Plains Indian Museum staff
Meet the staff of the Plains Indian Museum at the Buffalo Bill Center of the West, Assistant Curator Hunter Old Elk
Gordon Ambrosino
Curator, Plains Indian Museum
Dr. Gordon Ambrosino joined the Plains Indian Museum as curator in September 2022.
He earned his PhD in Anthropology in 2017 from La Universidad de los Andes Bogotá, Colombia. Following his studies, he was a Mellon Postdoctoral Curatorial Fellow in the Art of the Ancient Americas Department of the Los Angeles County Museum of Art (LACMA). He comes to the @plainsindianmuseum from the Maxwell Museum of Anthropology at the University of New Mexico. He served as NAGPRA Coordinator and is currently an Adjunct Professor.
Gordon is a landscape anthropologist whose research draws from ethnology, archaeology, art history, anthropology of art, and semiotics to elucidate the interrelations between people, objects, and land.
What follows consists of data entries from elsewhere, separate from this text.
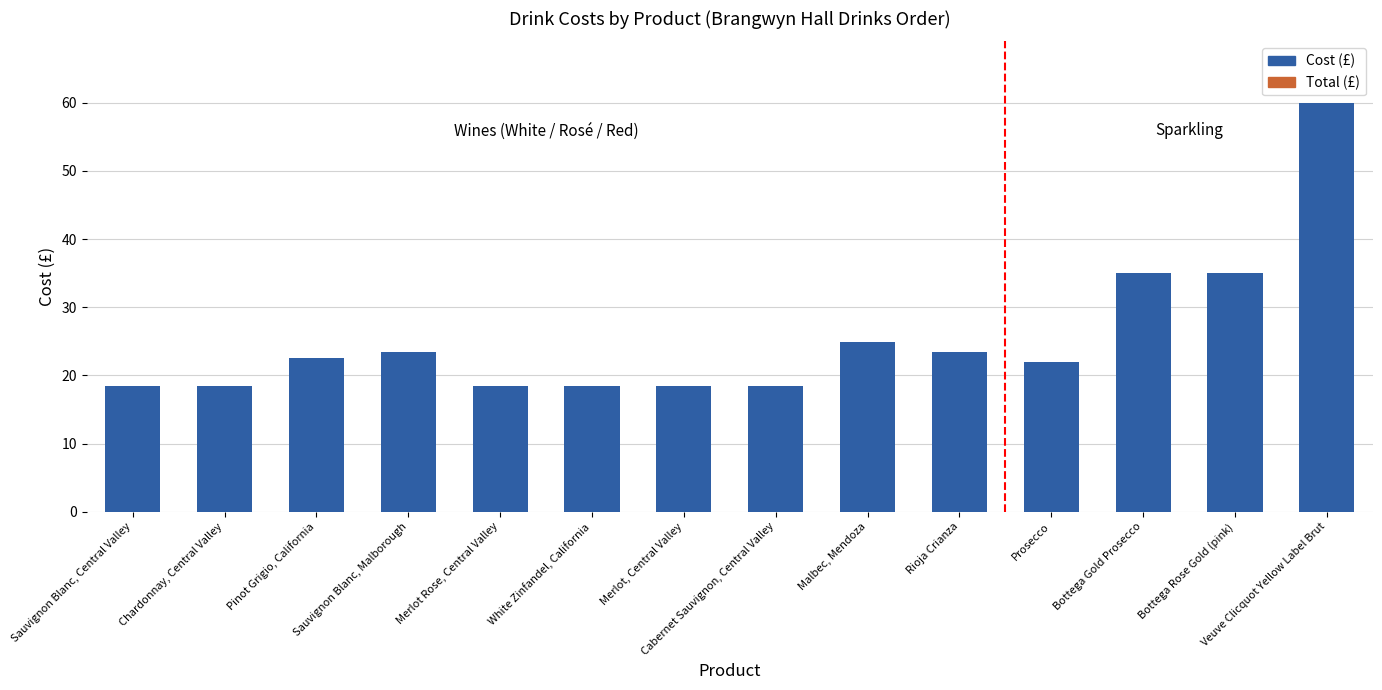

What is the greatest value displayed?

60.0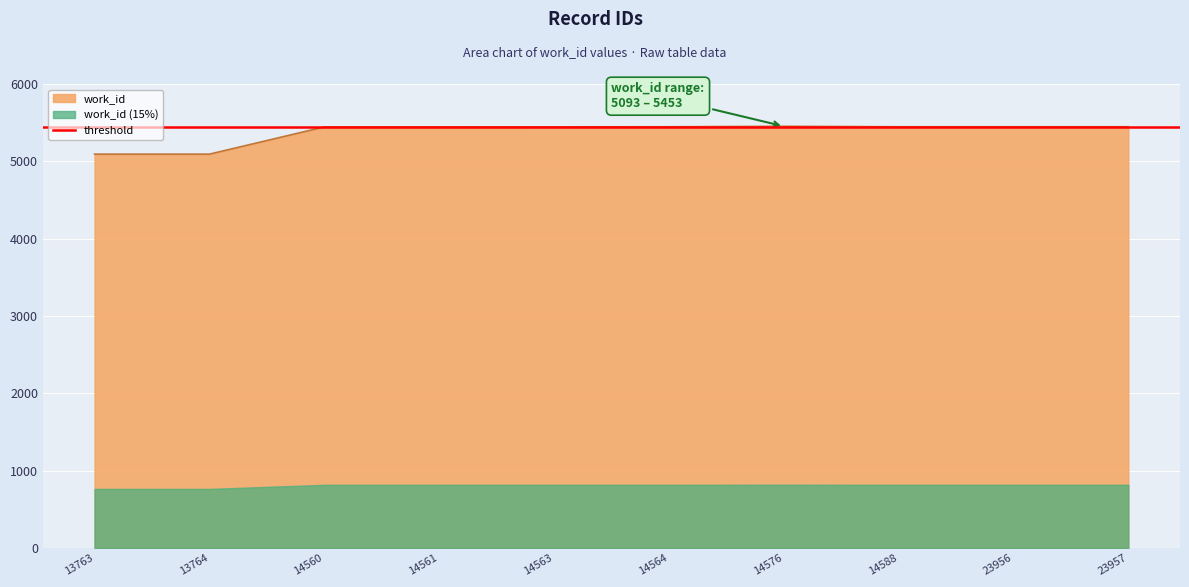

Rank the categories by value from highest to lowest.

14576, 14564, 14588, 23956, 23957, 14563, 14560, 14561, 13763, 13764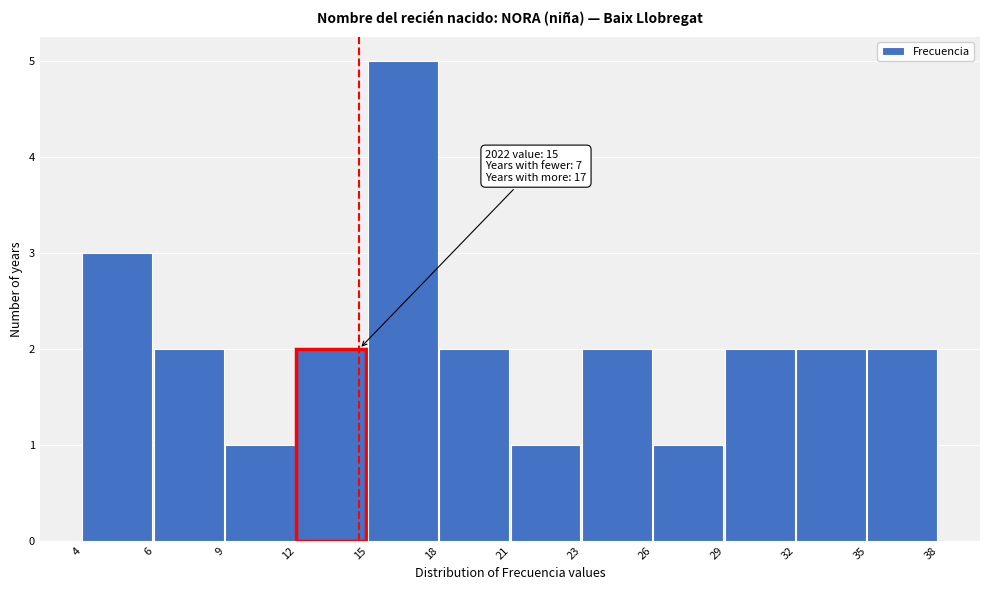

Reading right to left, transcribe all the data shown in this chart.

35=2	32=2	29=2	26=1	23=2	21=1	18=2	15=5	12=2	9=1	6=2	4=3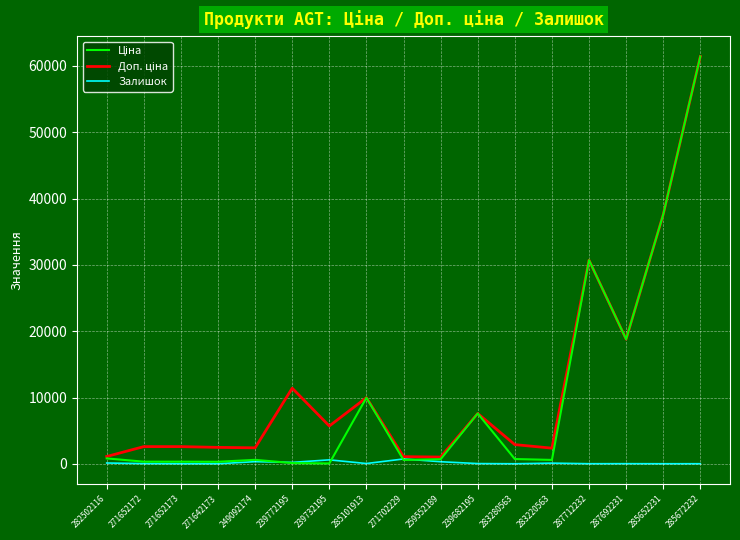

The Залишок series shows 318.0 at 259552189. True or false?

True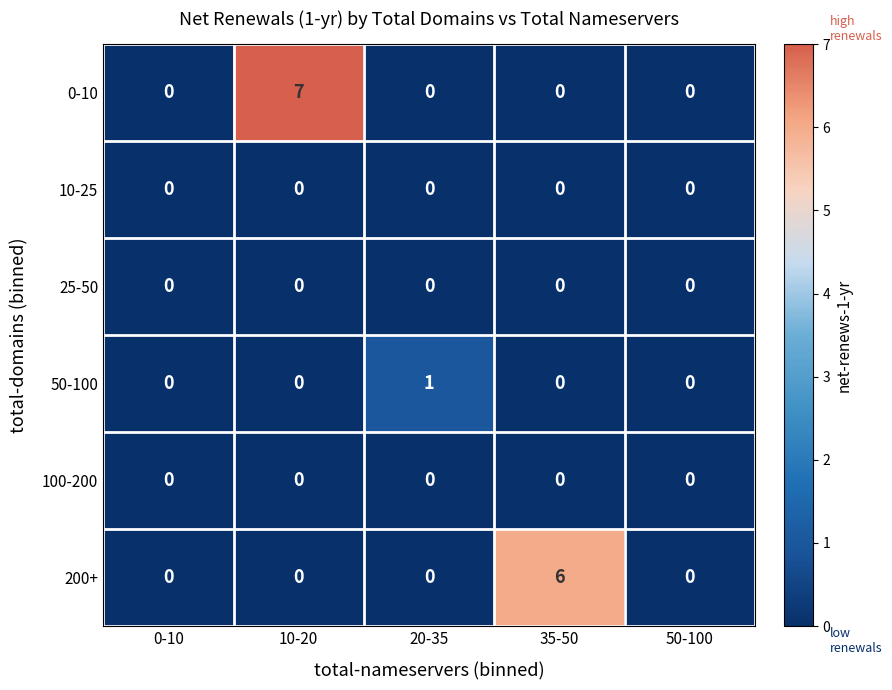

The 50-100 series shows 1 at 0-10. True or false?

False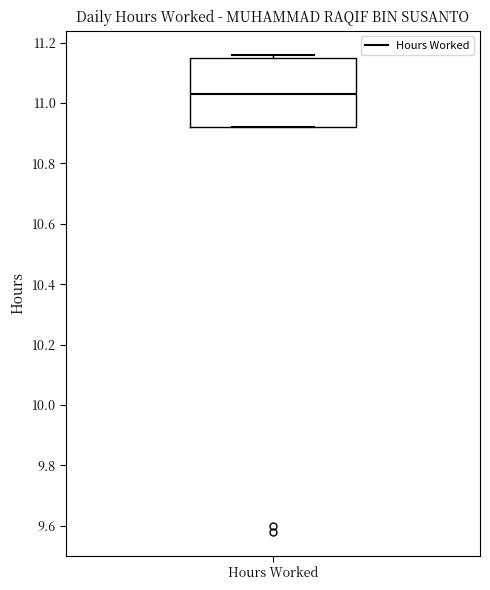

Where is the lower edge of the box for Hours Worked on the y-axis? The values are not printed on the chart, so give them approximately, as read against the axis.

10.92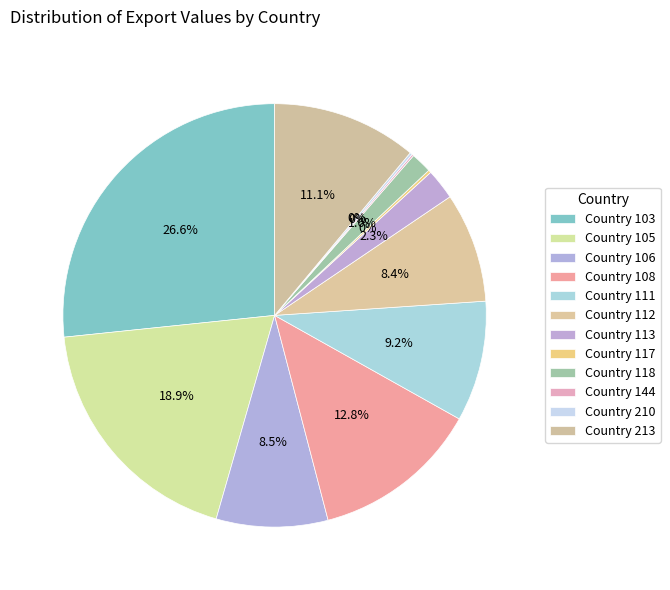

Which slice is the smallest?

Country 144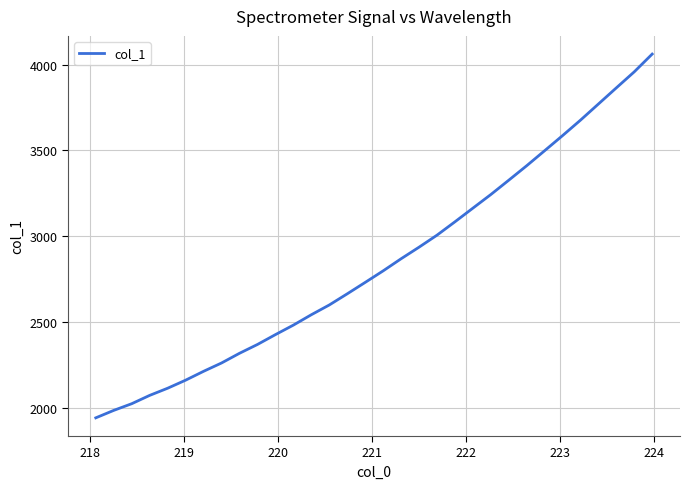

What is the difference between the maximum and minimum values?

2121.1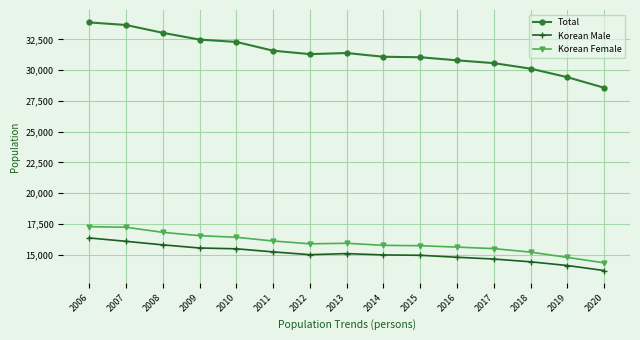

Count the number of data series in this chart.

3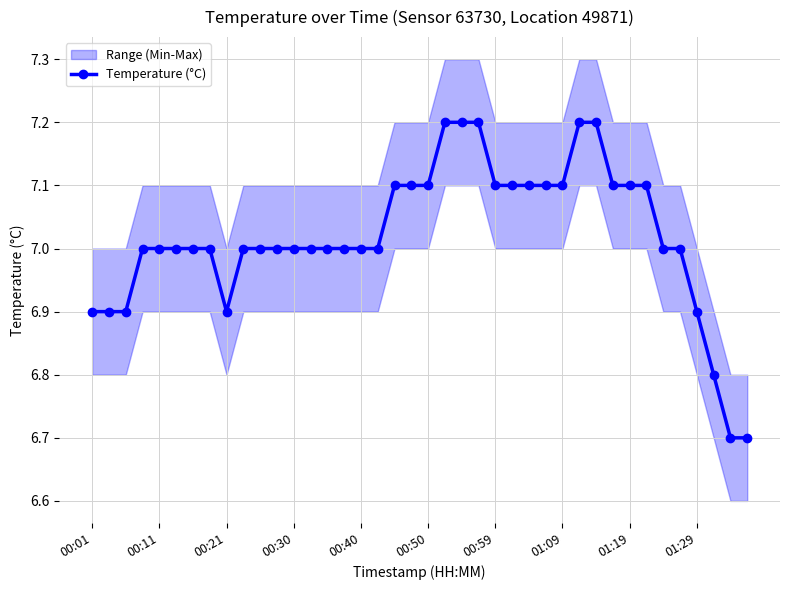

How many data points does each series have?

40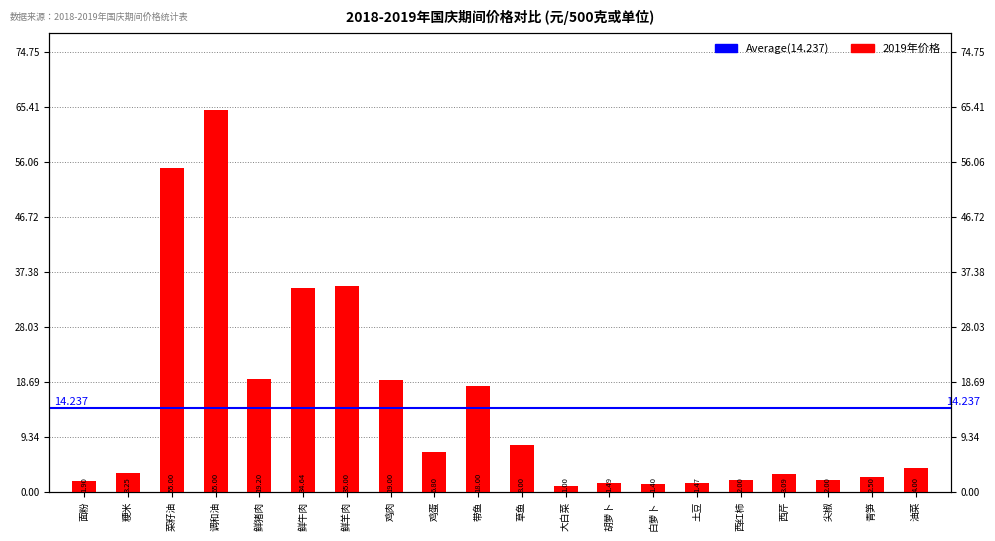

How many categories are shown in the chart?

20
His past and current repatriation consultations inform his research focus and interests. He has directed several long-term repatriation projects from several regions in North America, including the Arctic, the Northwest Coast, the Plains, and the Southwest. He has also helped direct international repatriations, primarily in Mesoamerica. These repatriation consultations laid the foundation for his doctoral research on a large rock art complex in the highland central Andes. He developed a typology that tracked changes in image types, locational contexts, and production techniques over 4,000 years.
Drawing from these experiences, Gordon is currently co-curating an exhibition that focuses on the Bears Ears National Monument in southeastern Utah, a culturally plural landscape that has been at the center of recent debates in public land management and use. This collaborative project between the LACMA, the Natural History Museum of Los Angeles County, and the Bears-Ears Inter-Tribal Coalition is slated to open in early 2025.
Hunter Old Elk
Assistant Curator, Plains Indian Museum
Hunter Old Elk is a member of the Apsáalooke (Crow) and Yakama Nations. She grew up on the Crow Indian Reservation in southeastern Montana. Old Elk earned a bachelor’s degree in Art with a focus on Native American history at Mount St. Mary’s University in Maryland.
As Assistant Curator for the Buffalo Bill Center of the West’s Plains Indian Museum, Old Elk uses museum engagement through object curation, exhibition development, social media, and education to explore the complexities of historic and contemporary Plains Indian culture. She is especially inspired by the lives of Native women who lived and thrived on the Plains.